At a sidebar, the court expressed concern that Merced testified that the photograph was on his cellphone. The court stated that this aspect of his testimony had "to be downplayed," apparently because the jury might infer that the photograph was taken as part of a criminal investigation. When Merced resumed testifying, he stated that as part of his duties he took "random photos at the mayor[']s events" and that "there's nothing nefarious about there being pictures in [his] phone." Merced described his stop of defendant for jaywalking as having an "interaction" with defendant "just from the neighborhood and through the course of [his] employment."

Merced also examined an enlargement of the photograph and testified that it depicted a tattoo on defendant's hand that says "Lou." Defendant subsequently was instructed to show the jury the tattoos on his hands.

Cruz testified that he was a detective in a unit that investigates narcotics, pirated movies, gambling, thefts, and burglaries, as well as "pretty much anything that goes on" in Passaic, and sometimes assists with homicides. Cruz stated he was familiar with defendant "through seeing him" five or six times "during the course of [his] employment as a police officer." He added that "there wasn't anything nefarious" or "criminal in nature" about his encounters with defendant, which were "just seeing [defendant] on the streets. "He testified he identified defendant in the videos from "[t]he way he walked. The shoulder length braids types. And the - his body. It was, like, heavyset . . . ." He stated that defendant "walked, like, with a waddle, with his shoulders and his feet a little separated."

A block of data
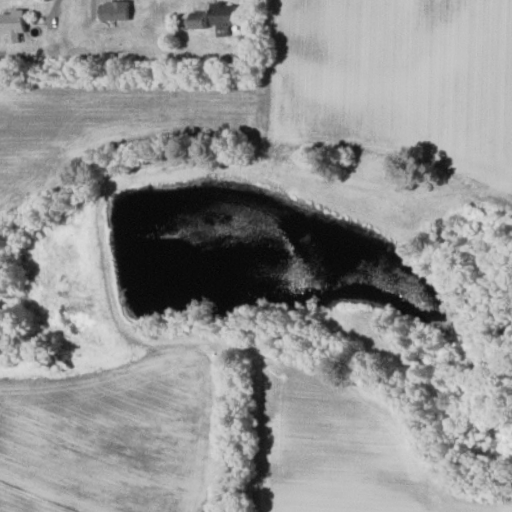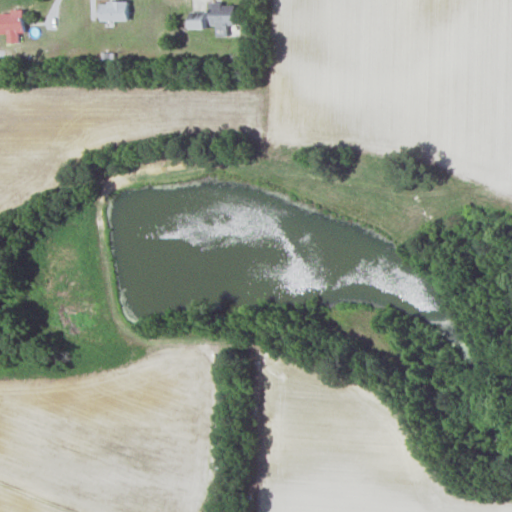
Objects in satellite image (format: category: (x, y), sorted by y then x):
road: (92, 6)
road: (51, 8)
building: (114, 11)
building: (224, 17)
building: (13, 24)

→ **What to work on**:
#1 Answer these questions using the passage on the officers' trial testimony:
(a) What did Merced stop defendant for?
(b) What word did Merced say the tattoo on defendant's hand reads?
(c) About how many times did Cruz say he had seen defendant?
#2 Write the next part of the passage on the officers' trial testimony, starting after its final sentence.

→ **Task-by-task results**:
#1
(a) Jaywalking.
(b) "Lou."
(c) Five or six times.

#2
After the State rested, defendant moved for entry of an acquittal on all charges. He argued that no reasonable jury could conclude he attempted to murder Luis Cabrera, because there was no evidence that he was in the yard at the time of the shooting. In addition, defendant argued that no reasonable jury could find him guilty of attempting to murder Estrella who testified that he was not at the house when the shooting occurred. The trial court denied the motion. Defendant thereafter elected not to testify.

During jury instructions, the court mischaracterized Merced's testimony regarding the photograph taken at the dominoes tournament, which had been marked as S-27. The court stated:

Now, one witness, Officer Merced has testified about having obtained photographs, S-27 and S-27 (sic) in evidence, of Luis Rivera, as part of his responsibilities to document witnesses and defendants. The mere fact that these steps were taken to memorialize Mr. Rivera's physical attributes, after he was arrested and charged with these offenses, does not, in and of itself, constitute evidence of guilt.
Rather, memorializing the physical attributes of people who come into contact with law enforcement is simply part and parcel of the standard protocol of law enforcement agencies that they undertake, when processing persons following arrests and/or encountering witnesses who may be - who may need to be located at a future time.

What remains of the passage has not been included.